Elles sont soutenues, parfois discrètement, par les États. Pasqal, pionnière du calcul quantique fondée par Alain Aspect, travaille déjà avec des ministères sur des simulations de sécurité énergétique ou des systèmes de chiffrement. Gatewatcher, de son côté, équipe plusieurs opérateurs d’importance vitale et revendique un dialogue régulier avec les autorités françaises.
Des financements encore frileux
Mais cette montée en puissance reste freinée par un problème structurel : le financement. « Sur une levée de fonds classique, dès qu’on dit qu’on travaille avec la DGA, on voit certains investisseurs se tendre », confie un fondateur présent au salon. En cause, la complexité réglementaire, les contraintes à l’export, et l’image encore sensible des technologies militaires dans l’imaginaire collectif des milieux tech.
La France tente pourtant de structurer un écosystème. Le ministère des Armées a lancé plusieurs programmes d’accompagnement, dont Definvest et les appels à projets AID. La Commission européenne, de son côté, soutient Helsing par le biais du Fonds européen de défense. Mais ces dispositifs publics ne suffisent pas à créer une dynamique comparable à celle qu’on observe aux États-Unis ou en Israël, où le lien entre innovation et défense est depuis longtemps intégré.
Une culture industrielle cloisonnée
« En Europe, la culture industrielle est plus cloisonnée. Il y a encore un blocage à investir dans des boîtes qui touchent au militaire, même indirectement », analyse un partenaire de fonds parisien. Les cycles d’achat étatiques, très longs, dissuadent aussi certains profils de start-up, habitués à itérer vite. « On peut mettre deux ans à obtenir une certification. Pour une entreprise de douze salariés, c’est un risque colossal. »

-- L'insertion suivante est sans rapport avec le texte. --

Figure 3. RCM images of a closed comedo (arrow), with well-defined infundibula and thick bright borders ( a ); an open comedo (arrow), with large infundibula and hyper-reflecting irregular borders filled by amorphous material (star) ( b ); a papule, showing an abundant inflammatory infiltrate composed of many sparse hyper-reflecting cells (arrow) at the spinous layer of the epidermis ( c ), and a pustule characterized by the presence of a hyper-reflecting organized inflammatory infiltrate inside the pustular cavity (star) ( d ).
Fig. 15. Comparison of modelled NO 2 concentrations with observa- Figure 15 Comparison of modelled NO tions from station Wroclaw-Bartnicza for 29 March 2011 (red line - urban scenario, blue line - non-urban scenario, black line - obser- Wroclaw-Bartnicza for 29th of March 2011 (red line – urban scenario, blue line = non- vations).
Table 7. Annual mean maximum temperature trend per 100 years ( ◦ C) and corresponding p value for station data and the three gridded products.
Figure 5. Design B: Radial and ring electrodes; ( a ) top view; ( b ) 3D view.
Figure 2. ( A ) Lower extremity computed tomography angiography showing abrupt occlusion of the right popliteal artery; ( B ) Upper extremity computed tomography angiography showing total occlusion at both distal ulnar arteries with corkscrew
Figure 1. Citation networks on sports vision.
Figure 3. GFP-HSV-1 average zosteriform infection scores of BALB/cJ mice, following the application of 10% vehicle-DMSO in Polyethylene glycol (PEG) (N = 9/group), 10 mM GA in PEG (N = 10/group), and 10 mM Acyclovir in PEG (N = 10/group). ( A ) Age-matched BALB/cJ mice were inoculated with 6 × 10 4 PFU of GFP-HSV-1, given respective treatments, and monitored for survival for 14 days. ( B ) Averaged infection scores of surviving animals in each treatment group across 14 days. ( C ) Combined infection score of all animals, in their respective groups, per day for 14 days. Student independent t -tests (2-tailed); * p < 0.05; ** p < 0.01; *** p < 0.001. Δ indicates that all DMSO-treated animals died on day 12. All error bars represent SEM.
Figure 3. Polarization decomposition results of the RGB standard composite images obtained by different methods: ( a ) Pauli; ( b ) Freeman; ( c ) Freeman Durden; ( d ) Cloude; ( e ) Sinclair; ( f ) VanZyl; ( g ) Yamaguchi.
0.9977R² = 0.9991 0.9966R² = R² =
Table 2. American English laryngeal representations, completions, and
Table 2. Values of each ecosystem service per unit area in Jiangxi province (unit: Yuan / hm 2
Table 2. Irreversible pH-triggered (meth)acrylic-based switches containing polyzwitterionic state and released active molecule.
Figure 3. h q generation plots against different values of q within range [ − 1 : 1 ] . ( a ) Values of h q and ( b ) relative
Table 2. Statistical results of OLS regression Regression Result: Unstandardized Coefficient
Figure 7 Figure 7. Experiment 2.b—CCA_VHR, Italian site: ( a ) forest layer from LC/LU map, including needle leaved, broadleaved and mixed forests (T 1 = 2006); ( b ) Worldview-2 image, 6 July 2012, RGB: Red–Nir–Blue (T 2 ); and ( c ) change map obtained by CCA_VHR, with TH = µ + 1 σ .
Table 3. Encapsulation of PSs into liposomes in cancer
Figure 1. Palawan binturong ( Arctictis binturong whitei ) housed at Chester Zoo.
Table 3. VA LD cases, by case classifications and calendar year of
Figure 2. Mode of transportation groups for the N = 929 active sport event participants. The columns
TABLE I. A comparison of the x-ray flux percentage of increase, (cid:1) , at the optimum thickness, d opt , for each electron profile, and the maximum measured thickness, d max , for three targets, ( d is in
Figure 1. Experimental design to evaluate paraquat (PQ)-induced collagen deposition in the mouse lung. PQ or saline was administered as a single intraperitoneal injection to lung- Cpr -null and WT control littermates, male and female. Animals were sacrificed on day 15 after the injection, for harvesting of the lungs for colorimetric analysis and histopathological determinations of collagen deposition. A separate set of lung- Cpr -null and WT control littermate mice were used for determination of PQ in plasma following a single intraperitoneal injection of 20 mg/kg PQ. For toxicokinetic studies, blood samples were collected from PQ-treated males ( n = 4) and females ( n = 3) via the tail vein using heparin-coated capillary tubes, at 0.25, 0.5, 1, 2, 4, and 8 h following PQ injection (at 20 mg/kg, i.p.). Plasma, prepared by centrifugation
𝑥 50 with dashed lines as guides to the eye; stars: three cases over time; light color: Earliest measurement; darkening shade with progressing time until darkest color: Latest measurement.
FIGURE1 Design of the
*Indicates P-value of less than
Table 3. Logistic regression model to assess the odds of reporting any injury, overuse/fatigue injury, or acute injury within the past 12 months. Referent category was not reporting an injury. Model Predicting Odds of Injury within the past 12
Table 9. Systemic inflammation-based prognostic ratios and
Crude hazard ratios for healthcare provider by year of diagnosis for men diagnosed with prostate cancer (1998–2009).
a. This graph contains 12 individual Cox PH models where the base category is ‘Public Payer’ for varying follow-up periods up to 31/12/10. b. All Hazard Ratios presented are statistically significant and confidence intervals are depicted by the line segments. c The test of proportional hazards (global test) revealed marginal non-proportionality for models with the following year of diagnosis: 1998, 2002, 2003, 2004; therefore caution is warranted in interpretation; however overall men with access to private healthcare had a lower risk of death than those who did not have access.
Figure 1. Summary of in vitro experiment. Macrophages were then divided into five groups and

Reste la question stratégique. Face à la montée des tensions internationales, au retour des conflits de haute intensité et à la dépendance croissante aux technologies extra-européennes, les discours sur la souveraineté se multiplient. Mais dans les faits, les entreprises françaises présentes à VivaTech cherchent encore leur modèle. Moins tournées vers la vente d’armes que vers l’analyse de données ou la protection des infrastructures critiques, elles doivent convaincre qu’elles ne sont pas que des sous-traitants masqués de l’État.
Un sujet encore marginal au sein du salon
La défense européenne ne se construira pas sans elles. Mais elle ne se construira pas non plus sans un changement profond du regard porté sur ces technologies. À VivaTech, le sujet reste périphérique. Mais il est là.